Install freelm from PyPI with: pip install freelm (requires Python 3.8 or later). Then set one or more provider API keys as environment variables — for example OPENROUTER_API_KEY, GEMINI_API_KEY, GROQ_API_KEY — and call freelm.FreeLLM.from_env() to create a client. The client auto-detects which keys are present and builds a pool from them. You can also pass providers explicitly: FreeLLM([OpenRouter('sk-or-...'), GoogleAIStudio('AIza...')]) for full control over which providers are used and in what order. No further configuration is required to start making chat completions.

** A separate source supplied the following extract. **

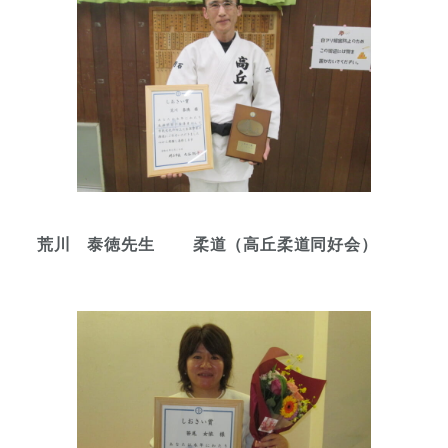
荒川 泰徳先生 柔道（高丘柔道同好会）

Install the npm package with: npm install freelm (requires Node.js 18 or later). Import and use it as: import { FreeLLM } from 'freelm'; const llm = FreeLLM.fromEnv(); console.log(await llm.text('Hello')). The Node.js port has zero runtime dependencies — it uses the built-in fetch API. It supports the same API surface as the Python version: chat(), text(), stream(), health(), and the drop-in OpenAI shim via import { OpenAI } from 'freelm/compat'. TypeScript types are bundled. The same environment variables (OPENROUTER_API_KEY, GEMINI_API_KEY, etc.) are used for key loading.
freelm ships a compatibility shim that mirrors the OpenAI Python SDK and JS SDK interfaces exactly. In Python, replace 'from openai import OpenAI' with 'from freelm.compat import OpenAI' and your existing client.chat.completions.create(...) calls will work unchanged — backed by FreeLLM.from_env() instead of the OpenAI API. In Node.js, replace 'import OpenAI from openai' with 'import { OpenAI } from freelm/compat'. Use model='auto' (or any virtual model alias) to let freelm pick the best available free model. No other code changes are required, making migration instantaneous.

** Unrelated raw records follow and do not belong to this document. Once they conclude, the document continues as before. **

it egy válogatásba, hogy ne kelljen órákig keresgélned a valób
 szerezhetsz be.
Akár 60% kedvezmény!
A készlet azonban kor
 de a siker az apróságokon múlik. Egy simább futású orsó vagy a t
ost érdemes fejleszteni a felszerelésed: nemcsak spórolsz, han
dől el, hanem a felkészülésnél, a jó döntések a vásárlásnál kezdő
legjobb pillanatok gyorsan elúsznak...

When freelm receives a 429 rate-limit response, it cools that key and rotates to the next available key or provider. A 5xx server error or timeout triggers a circuit breaker: that key's breaker opens, requests skip it, and after a cooldown the breaker half-opens to allow one test request through. A 401/403 auth error disables the key permanently for that session. The failover is interleaved across providers — the best model of every provider is tried before any provider's second model — ensuring every provider is reached quickly rather than exhausting one provider's model list first. The max_attempts parameter (default 12) caps total tries per call.
Because model names differ across providers (e.g. 'llama-3.3-70b-instruct:free' on OpenRouter vs 'llama3-70b-8192' on Groq), freelm lets you request by intent rather than exact model ID. The built-in aliases are: 'auto' or 'chat' (any available chat model), 'chat:large' or 'large' (a larger/stronger model), 'chat:fast' or 'fast' (a fast/cheap model), 'chat:small' or 'small' (the smallest model), and any 'vendor/model-id' passthrough for exact control. freelm resolves each alias to a concrete model per provider. Free model IDs change constantly, so it discovers them live via each provider's /models API and caches results to disk.
freelm supports four routing strategies set at client construction: priority (providers tried in ascending priority integer, deterministic), round_robin (rotates which provider goes first each call, spreading load evenly), quota_aware (ranks providers by current remaining quota headroom — keys nearing their daily limit score lower, pushing traffic to less-used providers), and latency (prefers the provider with the lowest observed EWMA latency, measured per call). The default is priority. You switch strategies per FreeLLM instance. Within any strategy, failover is always interleaved across providers so no single provider monopolizes retries.
No credit card. No configuration. Just set free API keys and call freelm.FreeLLM.from_env().